Greedy recursion parameter selection for one-way spatial integration of hyperbolic equations
This work addresses the need for efficient and automatic parameter selection in one-way wave equations for computational fluid dynamics, offering a practical improvement over heuristic trial-and-error methods.
The paper proposes a greedy algorithm for automatic selection of recursion parameters in the One-Way Navier-Stokes (OWNS) approach, achieving faster error convergence and reduced computational cost for linear and nonlinear disturbance evolution in boundary-layer flows.

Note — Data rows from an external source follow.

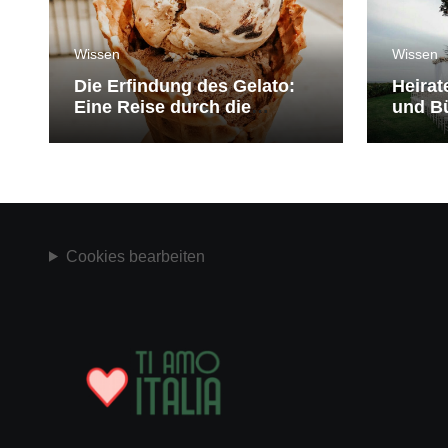
Wissen
Wissen
Die Erfindung des Gelato:
Heirat
Eine Reise durch die
und Bü
Geschichte der Eiscreme
medit
Cookies bearbeiten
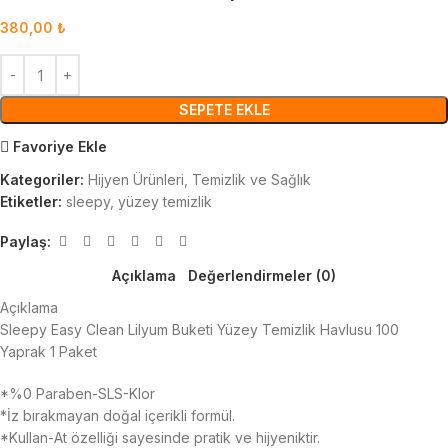
380,00
₺
SEPETE EKLE
Favoriye Ekle
Kategoriler:
Hijyen Ürünleri
,
Temizlik ve Sağlık
Etiketler:
sleepy
,
yüzey temizlik
Paylaş:
Açıklama
Değerlendirmeler (0)
Açıklama
Sleepy Easy Clean Lilyum Buketi Yüzey Temizlik Havlusu 100
Yaprak 1 Paket
*%0 Paraben-SLS-Klor
*İz bırakmayan doğal içerikli formül.
*Kullan-At özelliği sayesinde pratik ve hijyeniktir.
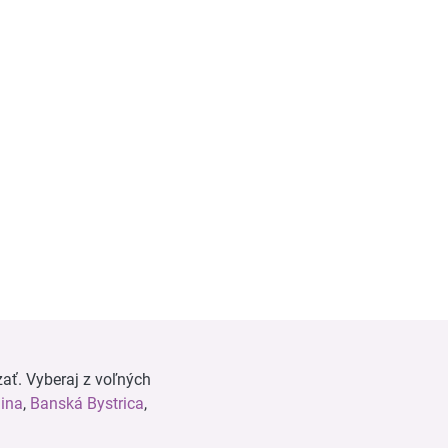
ať. Vyberaj z voľných
lina
,
Banská Bystrica
,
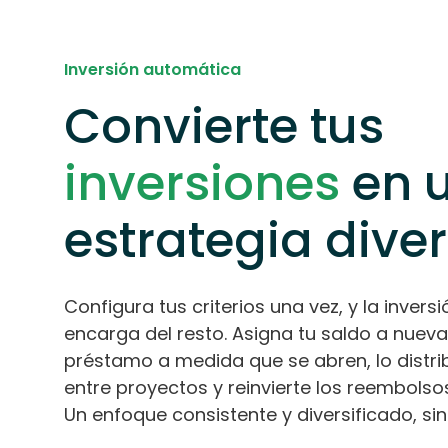
Inversión automática
Convierte tus
inversiones
en 
estrategia dive
Configura tus criterios una vez, y la inver
encarga del resto. Asigna tu saldo a nuev
préstamo a medida que se abren, lo dist
entre proyectos y reinvierte los reembolso
Un enfoque consistente y diversificado, si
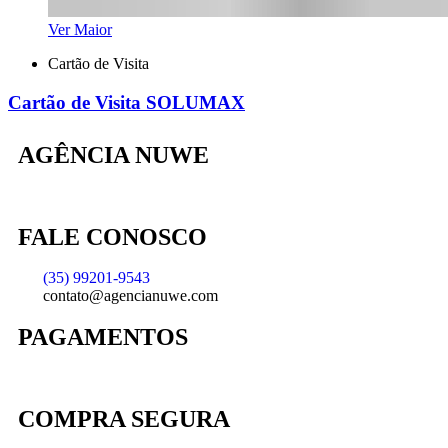
Ver Maior
Cartão de Visita
Cartão de Visita SOLUMAX
AGÊNCIA NUWE
FALE CONOSCO
(35) 99201-9543
contato@agencianuwe.com
PAGAMENTOS
COMPRA SEGURA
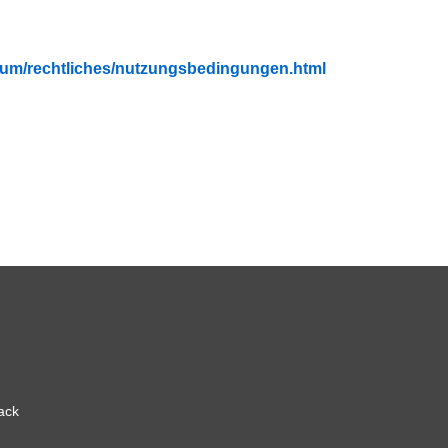
fubium/rechtliches/nutzungsbedingungen.html
ack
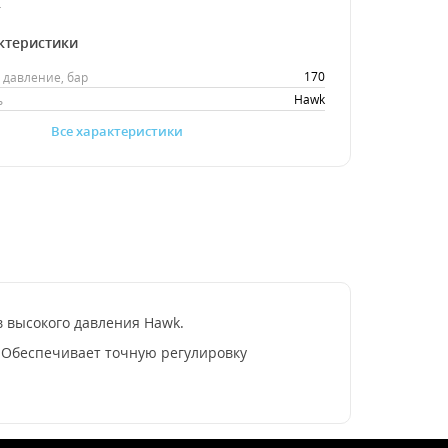
.
ктеристики
170
давление, бар
Hawk
ь
Все характеристики
в высокого давления Hawk.
 Обеспечивает точную регулировку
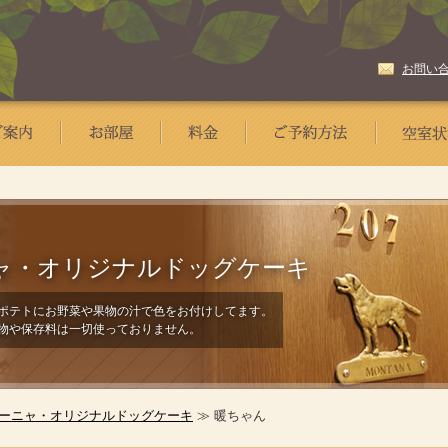
お問い
ャ・
オリジナルドッグケーキ
ポテトにお野菜や果物の汁で色をお付けしてます。
物や保存料は一切使っておりません。
ーニャ・オリジナルドッグケーキ
≫ 暖ちゃん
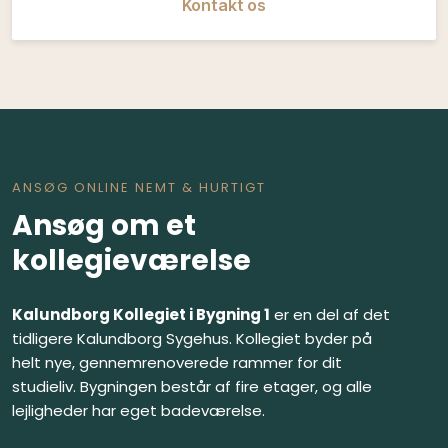
Kontakt os
ANSØG ONLINE NEMT & HURTIGT
Ansøg om et
kollegieværelse
Kalundborg Kollegiet i Bygning 1
er en del af det
tidligere Kalundborg Sygehus. Kollegiet byder på
helt nye, gennemrenoverede rammer for dit
studieliv. Bygningen består af fire etager, og alle
lejligheder har eget badeværelse.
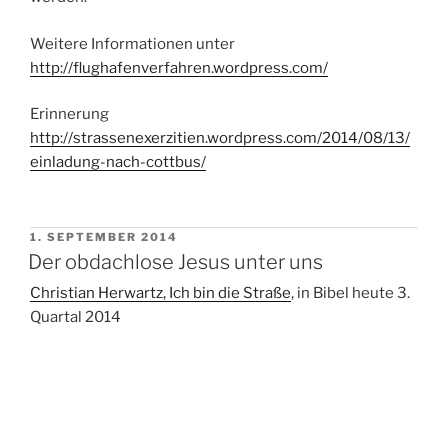
Weitere Informationen unter
http://flughafenverfahren.wordpress.com/
Erinnerung
http://strassenexerzitien.wordpress.com/2014/08/13/
einladung-nach-cottbus/
VERÖFFENTLICHT
1. SEPTEMBER 2014
AM
Der obdachlose Jesus unter uns
Christian Herwartz, Ich bin die Straße
, in Bibel heute 3.
Quartal 2014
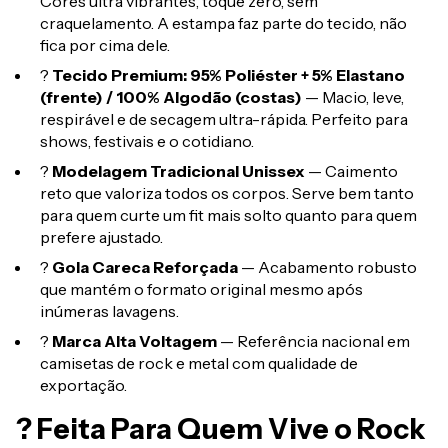
Cores ultra vibrantes, toque zero, sem
craquelamento. A estampa faz parte do tecido, não
fica por cima dele.
?
Tecido Premium: 95% Poliéster + 5% Elastano
(frente) / 100% Algodão (costas)
— Macio, leve,
respirável e de secagem ultra-rápida. Perfeito para
shows, festivais e o cotidiano.
?
Modelagem Tradicional Unissex
— Caimento
reto que valoriza todos os corpos. Serve bem tanto
para quem curte um fit mais solto quanto para quem
prefere ajustado.
?
Gola Careca Reforçada
— Acabamento robusto
que mantém o formato original mesmo após
inúmeras lavagens.
?
Marca Alta Voltagem
— Referência nacional em
camisetas de rock e metal com qualidade de
exportação.
? Feita Para Quem Vive o Rock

Solutions to hyperbolic systems comprise waves propagating at finite speeds. When wave propagation is predominantly unidirectional, one-way wave equations can be used to evolve only the right-going solution by removing support for left-going waves. The One-Way Navier-Stokes (OWNS) approach, which was originally developed for systems of first-order hyperbolic equations, constructs one-way approximations to the linearized Navier-Stokes equations using a recursive filter to remove left-going waves. The computational cost scales with the number of recursion parameters, which must be carefully chosen to ensure accuracy and stability of the resulting one-way equation. Previous work has chosen parameters based on heuristic estimates of key eigenvalues, which requires trial-and-error tuning while also yielding slow error convergence. We propose a greedy algorithm for automatic parameter selection, which we show yields faster convergence and a net decrease in computational cost for linear and nonlinear disturbance evolution in boundary-layer flows. We review the OWNS projection (OWNS-P) and recursive (OWNS-R) methods, comparing their convergence properties, and show through our numerical analysis and experiments that OWNS-P yields superior convergence and stability properties. Although we demonstrate the method for Navier-Stokes equations, we perform our analyses on systems of linear first-order hyperbolic equations and emphasize that the greedy algorithm is applicable to such systems.